Шагнула в скок и, оказавшись снаружи огляделась. Побирушки… Как же это ей самой в голову не пришло? Пусть даже и не слишком будет похож – дело-то не в этом! В Василии дело. Лика решительным шагом направилась было к дому, но вскоре остановилась. Василий – у Пузырька. Может быть, прямо туда? Посидеть с ними, даже немного выпить… Пожалеть о Телескопе, всплакнуть, а потом как бы невзначай… Да, но там же еще и этот! Ромка…
Огибая многочисленные глыбы, Лика в раздумье двинулась в сторону, противоположную дому. Подходя к скоку Пузырька, она еще издали приметила, что неподалеку от теневого овала переминается пушистый лупоглазый зверек.
«Ой, как хорошо! – радостно подумалось ей. – Даже и врать не придется…»
Лика хотела ускорить шаг, но потом решила не пугать побирушку. Лучше подойти помедленней… Маша была права, зверек чем-то и впрямь напоминал Телескопа: почти такой же крупный, седая шерстка отливает голубоватой волной.. Если он еще окажется таким же говорливым… Но тут лупоглазый повернул к ней розовую, как у Сократыча, мордашку и, подскочив, вздыбил шерсть. Эх, все-таки испугала…

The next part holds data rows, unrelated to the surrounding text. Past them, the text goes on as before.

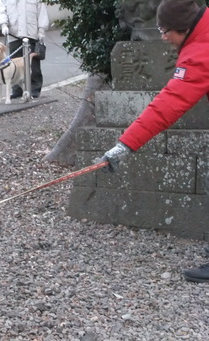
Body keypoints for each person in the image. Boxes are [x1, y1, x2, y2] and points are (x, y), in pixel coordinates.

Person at [100, 0, 209, 282]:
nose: (162, 37)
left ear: (184, 29)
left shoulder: (201, 52)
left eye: (165, 30)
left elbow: (168, 104)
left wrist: (124, 145)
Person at [0, 0, 49, 99]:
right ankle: (17, 89)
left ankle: (34, 89)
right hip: (14, 34)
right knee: (14, 65)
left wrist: (41, 30)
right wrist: (3, 25)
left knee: (33, 64)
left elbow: (42, 12)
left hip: (31, 33)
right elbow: (1, 11)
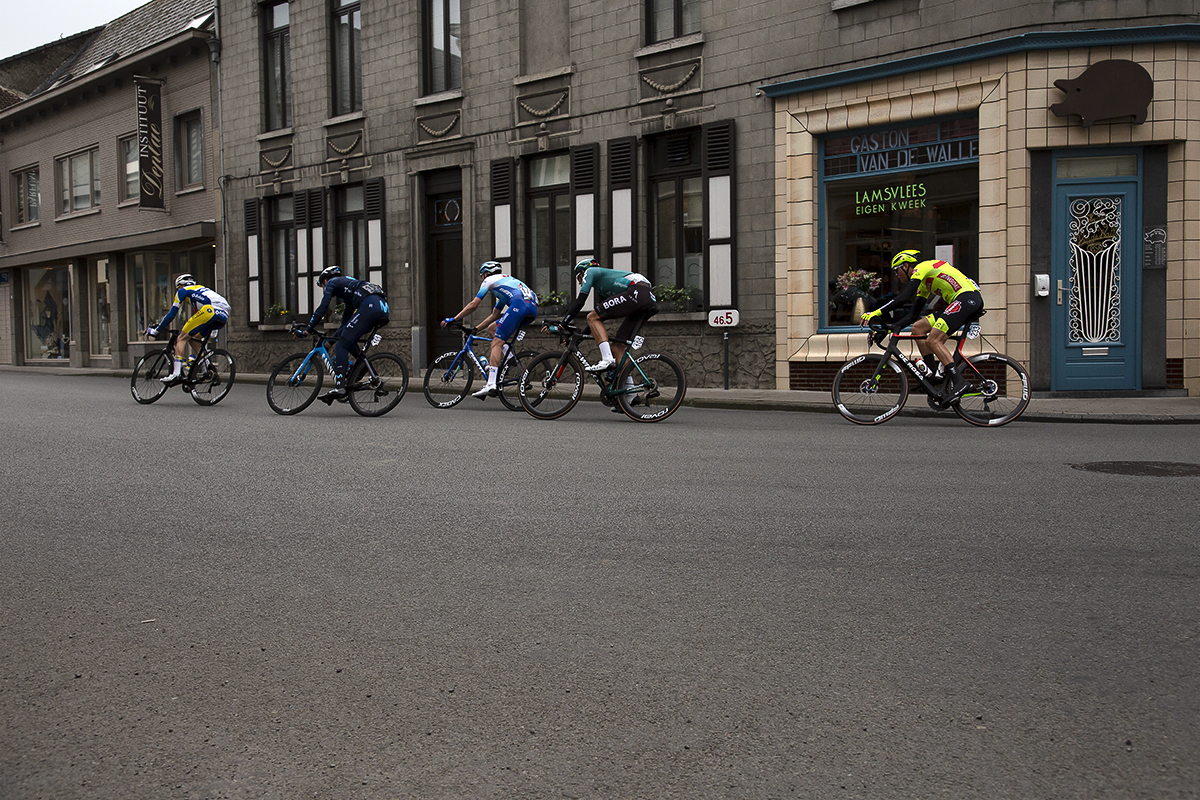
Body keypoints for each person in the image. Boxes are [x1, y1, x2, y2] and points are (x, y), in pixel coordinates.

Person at [860, 249, 984, 400]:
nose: (896, 275)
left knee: (933, 339)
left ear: (905, 266)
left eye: (896, 270)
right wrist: (890, 328)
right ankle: (932, 376)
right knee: (918, 327)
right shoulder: (924, 284)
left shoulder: (922, 268)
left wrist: (875, 313)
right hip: (961, 302)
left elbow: (904, 297)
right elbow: (913, 315)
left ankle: (959, 382)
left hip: (967, 298)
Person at [442, 261, 538, 398]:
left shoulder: (489, 280)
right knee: (492, 329)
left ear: (486, 273)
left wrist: (454, 319)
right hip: (532, 309)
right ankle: (511, 362)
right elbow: (495, 315)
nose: (482, 278)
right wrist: (475, 329)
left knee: (496, 343)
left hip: (519, 304)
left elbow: (473, 305)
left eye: (482, 275)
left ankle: (491, 384)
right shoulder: (504, 284)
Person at [294, 266, 390, 402]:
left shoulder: (332, 282)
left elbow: (323, 308)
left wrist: (307, 330)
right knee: (347, 338)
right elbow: (344, 326)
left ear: (325, 280)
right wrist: (329, 342)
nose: (324, 289)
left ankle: (340, 386)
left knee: (342, 346)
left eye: (322, 285)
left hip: (370, 305)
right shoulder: (350, 293)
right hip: (381, 308)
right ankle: (370, 373)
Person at [561, 258, 657, 373]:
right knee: (617, 347)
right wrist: (580, 338)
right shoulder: (603, 288)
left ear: (582, 272)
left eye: (578, 278)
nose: (579, 282)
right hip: (646, 298)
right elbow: (597, 318)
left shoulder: (590, 271)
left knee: (591, 317)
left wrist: (562, 324)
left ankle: (607, 359)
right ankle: (630, 389)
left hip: (637, 289)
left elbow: (580, 302)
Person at [146, 274, 231, 385]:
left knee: (181, 338)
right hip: (224, 315)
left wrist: (157, 330)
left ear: (180, 286)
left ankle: (176, 374)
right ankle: (208, 369)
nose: (178, 290)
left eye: (178, 288)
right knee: (193, 337)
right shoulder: (201, 290)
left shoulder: (182, 291)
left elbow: (171, 314)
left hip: (210, 310)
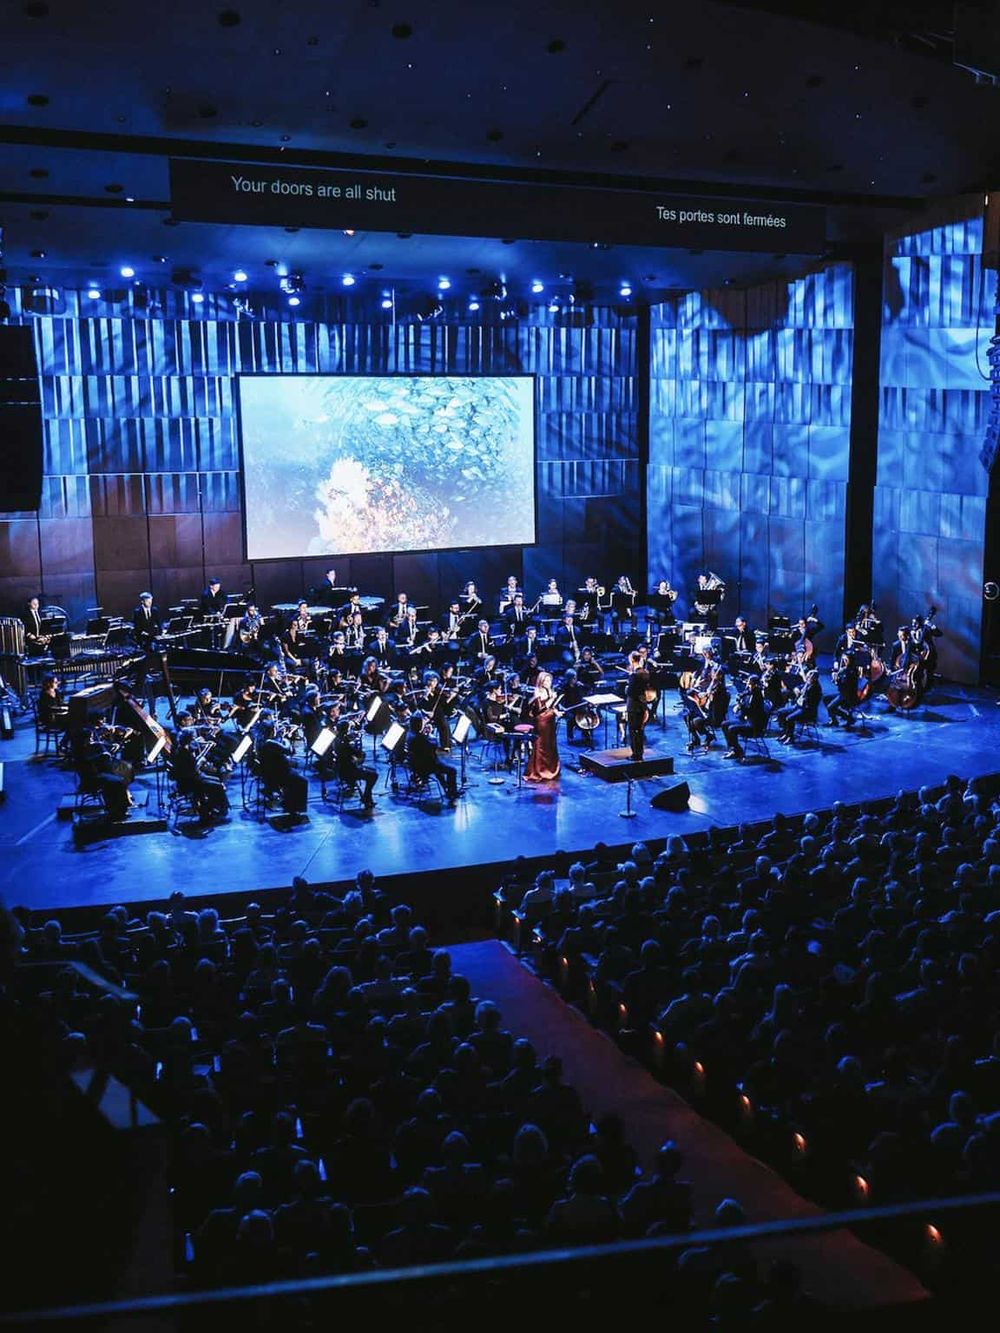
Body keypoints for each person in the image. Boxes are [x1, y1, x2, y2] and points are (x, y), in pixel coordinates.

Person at [172, 728, 230, 823]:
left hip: (192, 778)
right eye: (194, 737)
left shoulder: (182, 749)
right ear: (189, 739)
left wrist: (204, 753)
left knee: (217, 780)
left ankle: (214, 808)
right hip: (190, 782)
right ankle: (212, 811)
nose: (195, 739)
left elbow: (193, 764)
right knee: (217, 785)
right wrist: (200, 761)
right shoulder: (184, 753)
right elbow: (194, 768)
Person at [405, 714, 459, 801]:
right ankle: (453, 793)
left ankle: (447, 789)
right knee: (452, 770)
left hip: (414, 764)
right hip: (424, 767)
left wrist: (424, 734)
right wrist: (430, 734)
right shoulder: (420, 739)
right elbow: (433, 746)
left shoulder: (410, 734)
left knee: (439, 766)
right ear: (419, 725)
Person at [329, 718, 376, 809]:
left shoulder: (336, 740)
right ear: (346, 730)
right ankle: (366, 797)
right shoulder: (346, 744)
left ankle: (366, 796)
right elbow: (359, 754)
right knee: (374, 775)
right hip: (349, 773)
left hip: (341, 770)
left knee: (371, 771)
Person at [722, 674, 769, 760]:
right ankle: (733, 749)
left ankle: (738, 751)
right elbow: (744, 700)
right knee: (724, 724)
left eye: (749, 683)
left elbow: (751, 710)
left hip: (754, 724)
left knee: (732, 729)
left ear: (755, 684)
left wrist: (740, 706)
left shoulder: (757, 695)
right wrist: (740, 700)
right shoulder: (750, 691)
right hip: (746, 719)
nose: (747, 685)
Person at [525, 671, 560, 782]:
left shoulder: (549, 690)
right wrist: (552, 699)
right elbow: (541, 709)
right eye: (546, 681)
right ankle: (540, 770)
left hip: (550, 720)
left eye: (550, 680)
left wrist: (556, 712)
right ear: (541, 681)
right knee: (542, 745)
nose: (548, 683)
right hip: (542, 721)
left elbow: (551, 707)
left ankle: (550, 768)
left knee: (550, 744)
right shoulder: (538, 692)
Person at [625, 650, 650, 762]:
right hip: (642, 705)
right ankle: (640, 752)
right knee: (639, 730)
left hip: (633, 706)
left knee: (633, 730)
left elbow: (630, 692)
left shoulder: (634, 675)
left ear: (632, 660)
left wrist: (627, 685)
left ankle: (635, 754)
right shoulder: (644, 673)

– Лик! – вскрикнул зверек, бросаясь ей навстречу. Лика отшатнулась.
– Бож-же… – не веря, выговорила она. – Телескоп?!
Розовые пальчики вцепились в край балахончика и яростно куда-то потащили. В круглых выпуклых глазищах зверька был ужас.
– Йоц! Йоц!
Лика наконец догадалась оглянуться – и пронзительно завизжала.
… Голый, худой, с широко раскрытыми незрячими глазами, за ней по пятам, нелепо припадая на обе ноги, шел покойный Крест.